◆ **WORK INSTRUCTIONS**:
1) Decide whether each statement below agrees with the subtitle downloader post, answering yes or no and quoting the deciding words of the post: (a) the script uses both SubDB and OpenSubtitles to fetch subtitles; (b) the post was made at 04:50 in the morning; (c) the script imports ServerProxy from xmlrpc.client.
2) Rewrite everything in the subtitle downloader post from "Subtitle Downloader (Subdb" down to "to download subs.", substituting "program" for "script".
3) Pick up the subtitle downloader post where it stops and carry it on.

◆ **EXTRACTED TEXT**:
Subtitle Downloader (Subdb and Opensubtitles)

hbknjr · Oct-23-2017, 04:50 PM

I recently discovered opensubtitle API. So here's a script that uses SubDB and OpenSubtitles to download subs.

import argparse
import os
import hashlib
import urllib.request as request
import struct
import gzip
from xmlrpc.client import ServerProxy


VIDEO_FORMATS = ['.3g2', '.3gp', '.3gp2', '.3gpp', '.60d', '.ajp', '.asf', '.asx', '.avchd', '.avi', '.bik', '.bix',
                    '.box', '.cam','.divx', '.dmf', '.dv', '.dvr-ms', '.evo', '.flc', '.fli', '.flic', '.flv','.flx',
                    '.gvi', '.gvp', '.h264', '.m1v', '.m2p', '.m2ts', '.m2v', '.m4e', '.m4v', '.mjp', '.mjpeg',
                    '.mjpg', '.mkv', '.moov', '.mov', '.movhd', '.movie', '.movx', '.mp4', '.mpe', '.mpeg', '.mpg',
                    '.mpv', '.mpv2', '.mxf', '.nsv', '.nut', '.ogg', '.ogm', '.omf', '.ps', '.qt', '.ram', '.rm',
                    '.rmvb', '.swf', '.ts', '.vfw', '.vid', '.video', '.viv', '.vivo', '.vob', '.vro', '.wm', '.wmv',
                    '.wmx', '.wrap', '.wvx', '.wx', '.x264', '.xvid']


class SubDB:
    """ API Link : https://goo.gl/n9B5J4
     """

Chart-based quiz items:
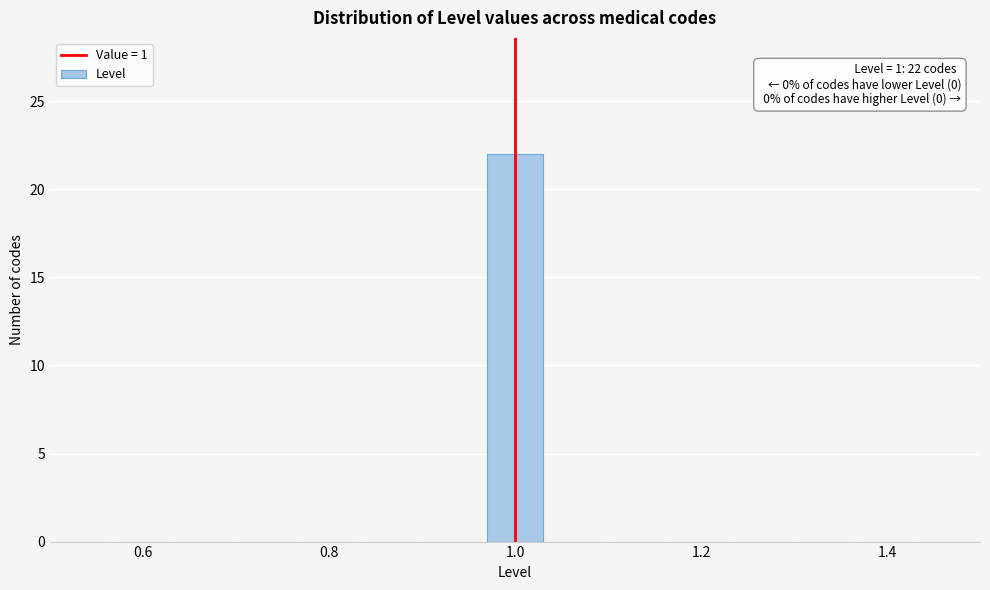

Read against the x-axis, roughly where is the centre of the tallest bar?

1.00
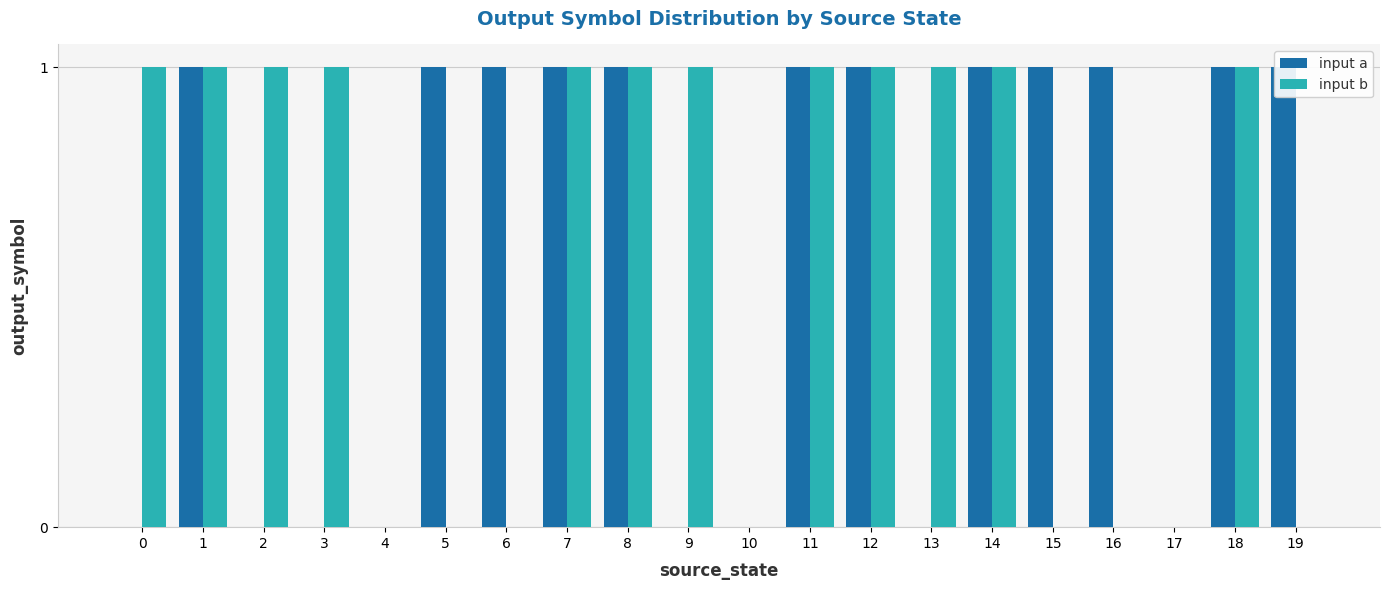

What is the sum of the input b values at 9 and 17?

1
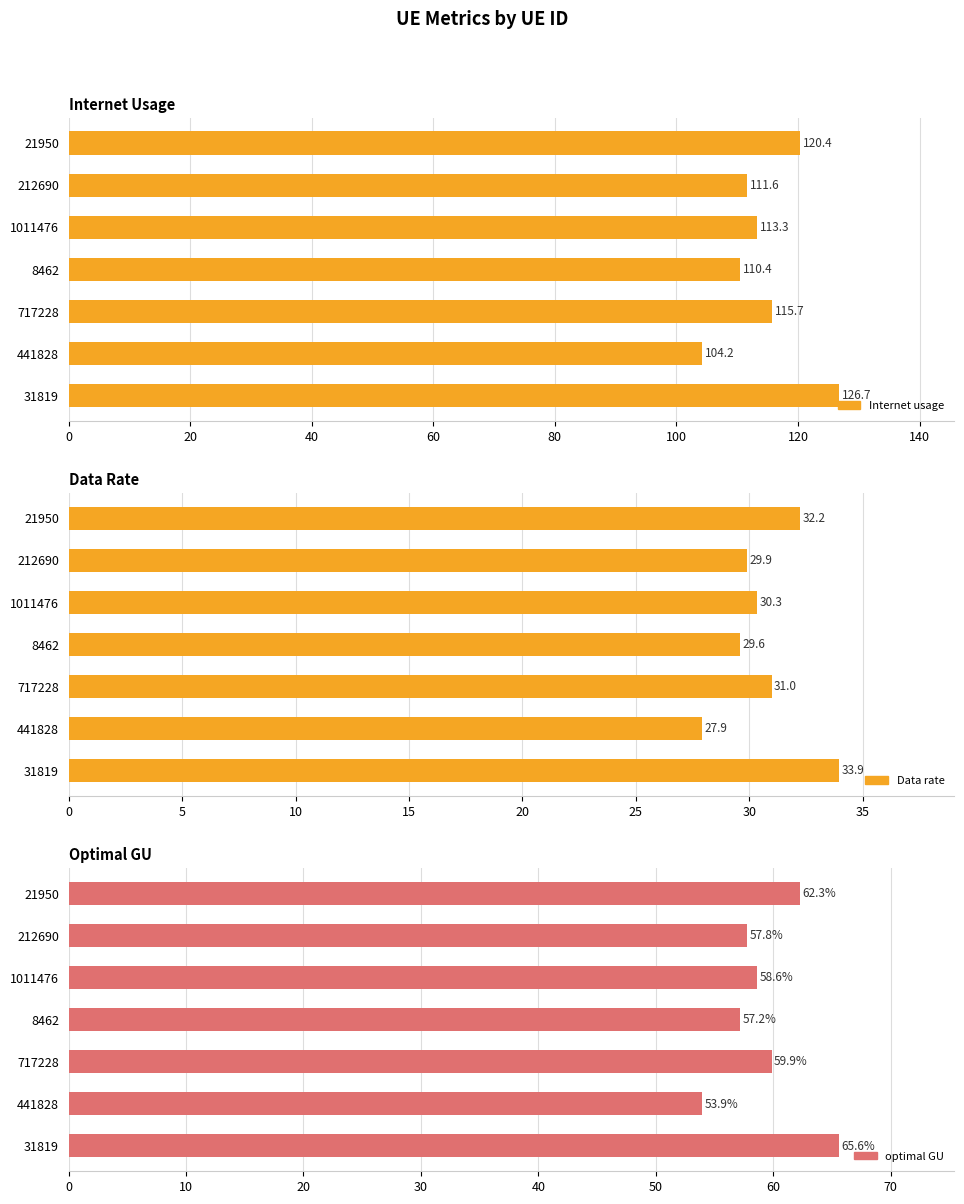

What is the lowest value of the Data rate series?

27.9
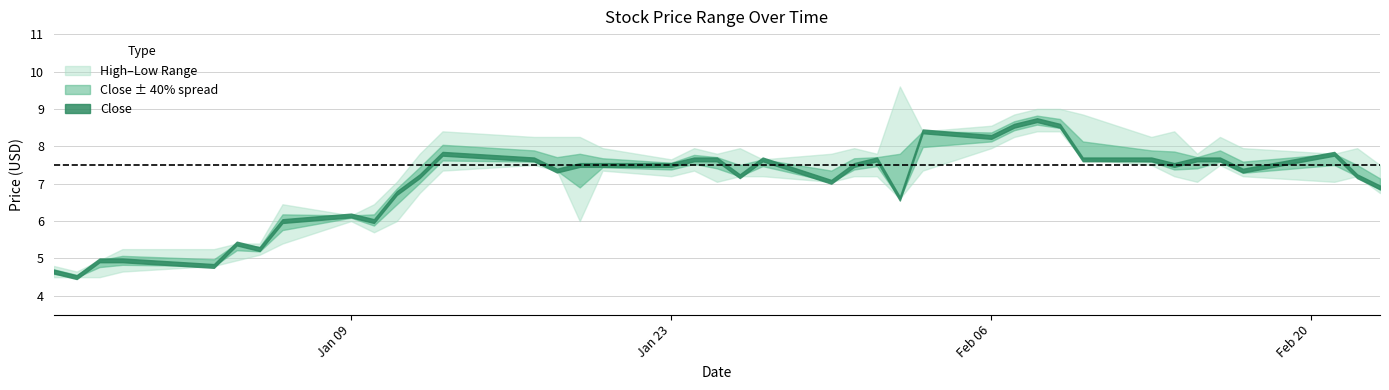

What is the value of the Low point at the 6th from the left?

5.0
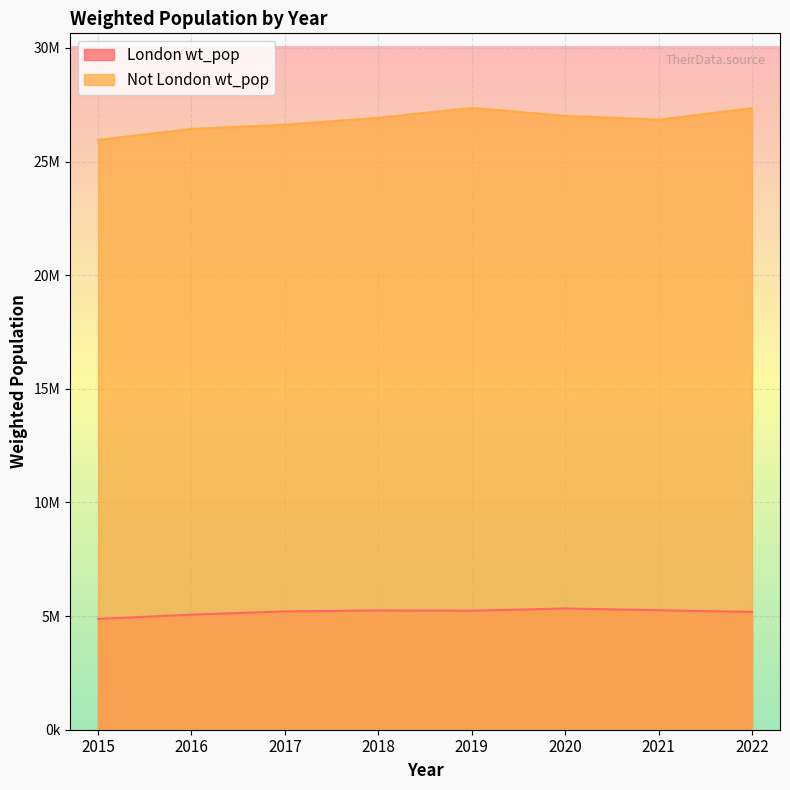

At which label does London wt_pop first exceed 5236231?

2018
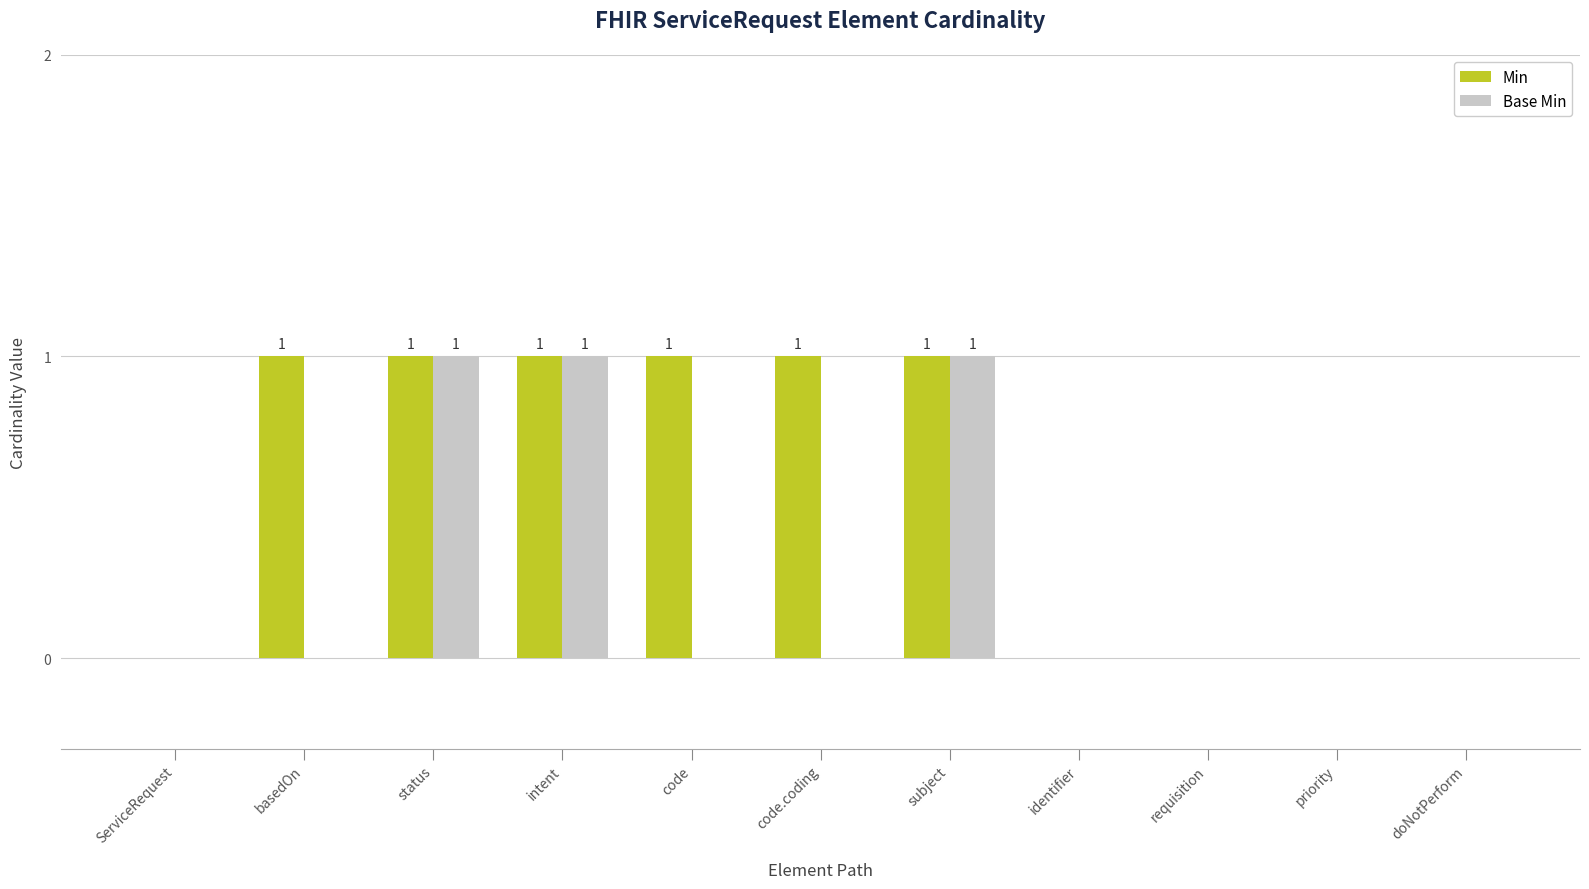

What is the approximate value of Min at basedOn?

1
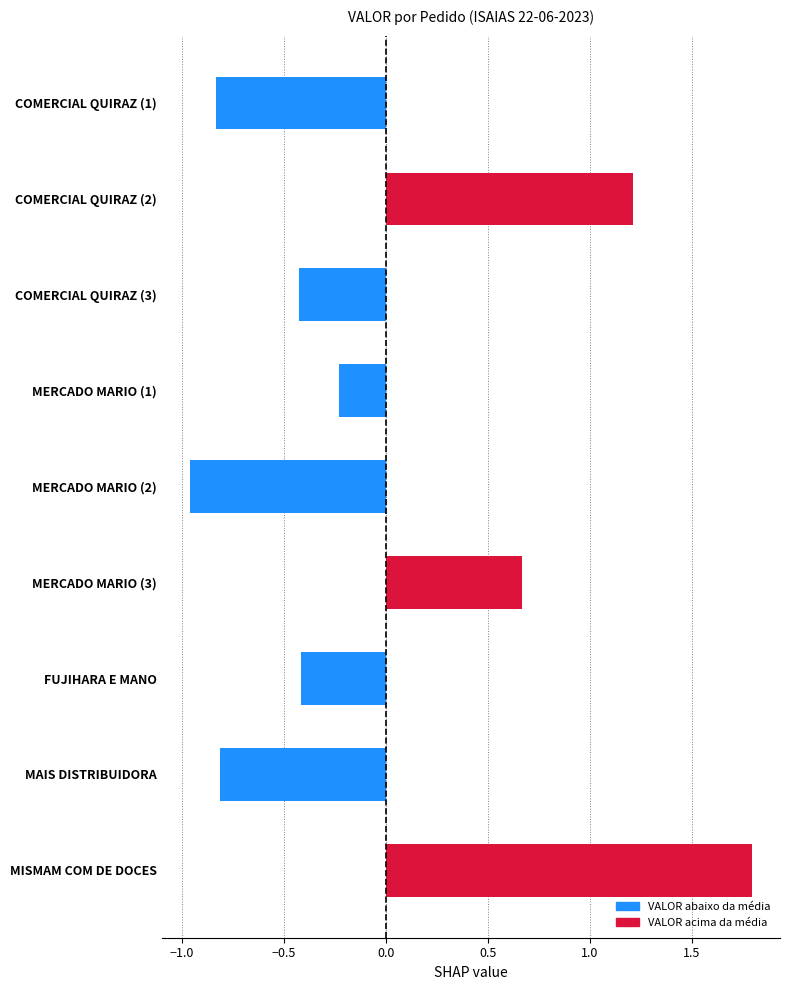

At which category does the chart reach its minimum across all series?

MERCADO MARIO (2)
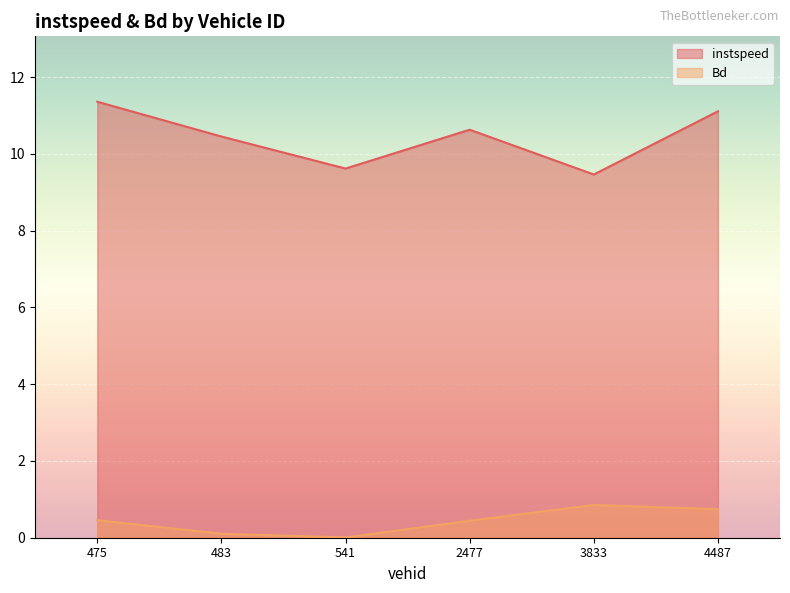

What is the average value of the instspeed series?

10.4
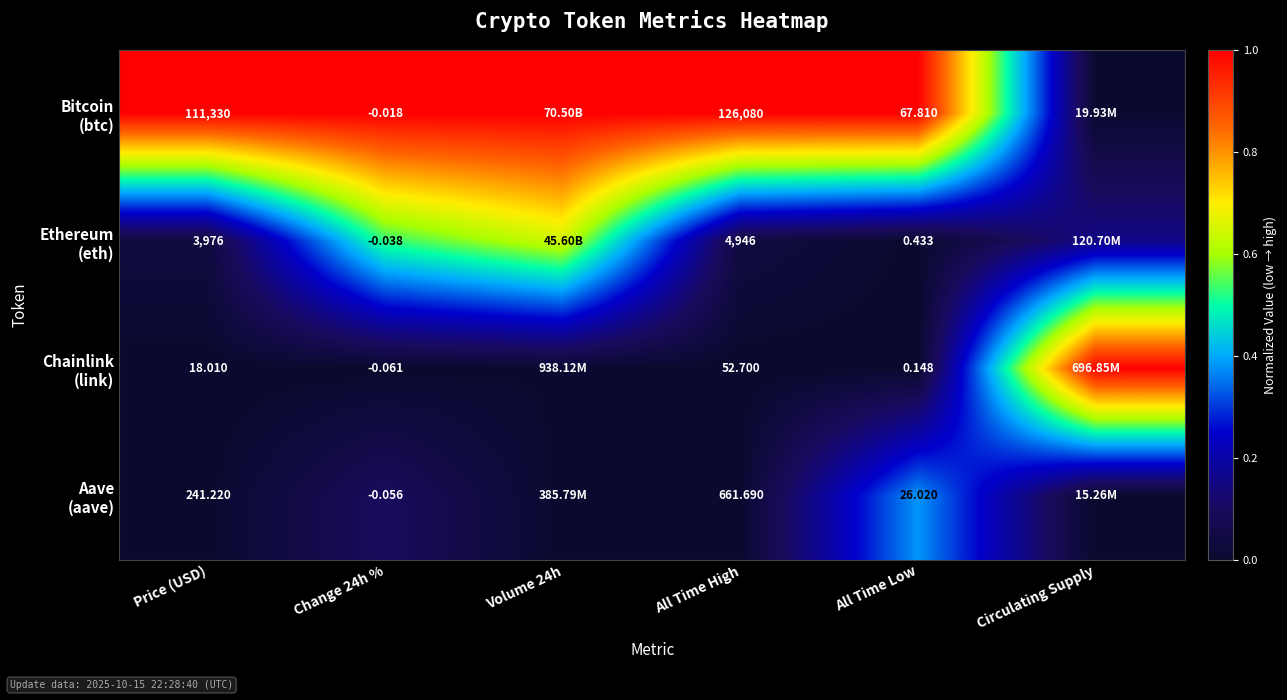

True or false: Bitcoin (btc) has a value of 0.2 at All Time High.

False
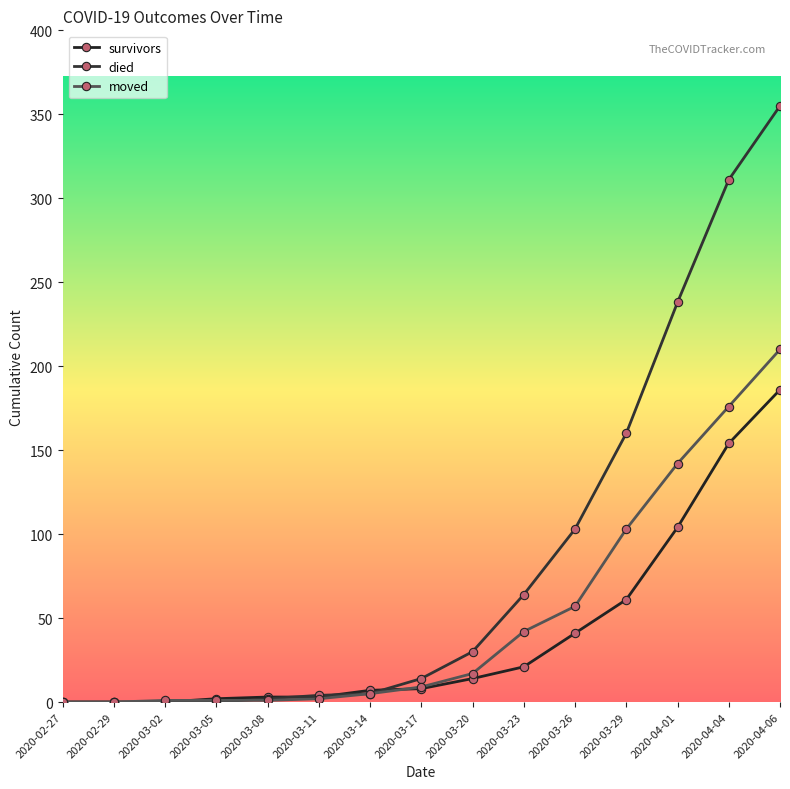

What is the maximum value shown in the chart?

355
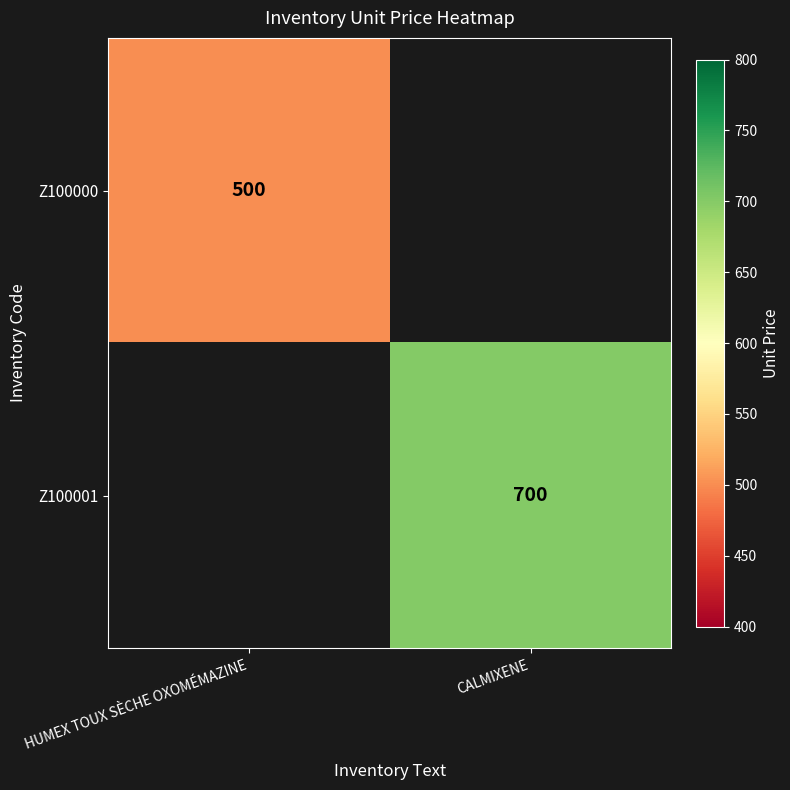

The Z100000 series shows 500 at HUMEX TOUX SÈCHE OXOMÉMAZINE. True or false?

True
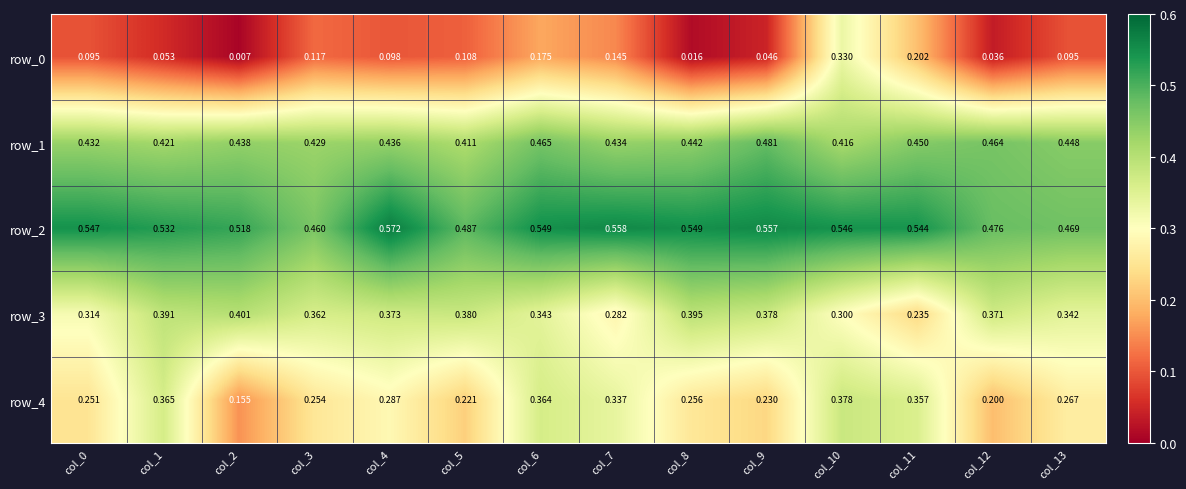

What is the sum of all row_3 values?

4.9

◆ **ANSWERS**:
1)
(a) Yes: "So here's a script that uses SubDB and OpenSubtitles to download subs."
(b) No: "Oct-23-2017, 04:50 PM"
(c) Yes: "from xmlrpc.client import ServerProxy"

2)
Subtitle Downloader (Subdb and Opensubtitles)

hbknjr · Oct-23-2017, 04:50 PM

I recently discovered opensubtitle API. So here's a program that uses SubDB and OpenSubtitles to download subs.

3)
    def __init__(self):
        self.BASEURL = "http://api.thesubdb.com/?action=download&hash="
        self.HEADERS = {
            'User-Agent': 'SubDB/1.0 (PPY/0.1; https://projectpy.ml/)',
        }

    def get_hash(self,name):
        """Originally from : https://goo.gl/n9B5J4
        """
        readsize = 64 * 1024
        with open(name, 'rb') as f:
            size = os.path.getsize(name)
            data = f.read(readsize)
            f.seek(-readsize, os.SEEK_END)
            data += f.read(readsize)
        return hashlib.md5(data).hexdigest()

    def download_subtitles(self,path,lang='en'):
        """
        :param path: The video file path for which to download subs.
        :param lang: Subtitle Language
        :return:
        """
        url = self.BASEURL + self.get_hash(path) + "&language=" + lang
        req = request.Request(url, headers=self.HEADERS)
        res = request.urlopen(req)
        if res.getcode() == 200:
            with open(os.path.splitext(path)[0] + '.srt', "wb") as sub_file:
                sub_file.write(res.read())
            print("[SubDB]Subtitles Found for: " + path)

    @staticmethod
    def get_lang():
        """
        :return: List of available subtitle languages
        """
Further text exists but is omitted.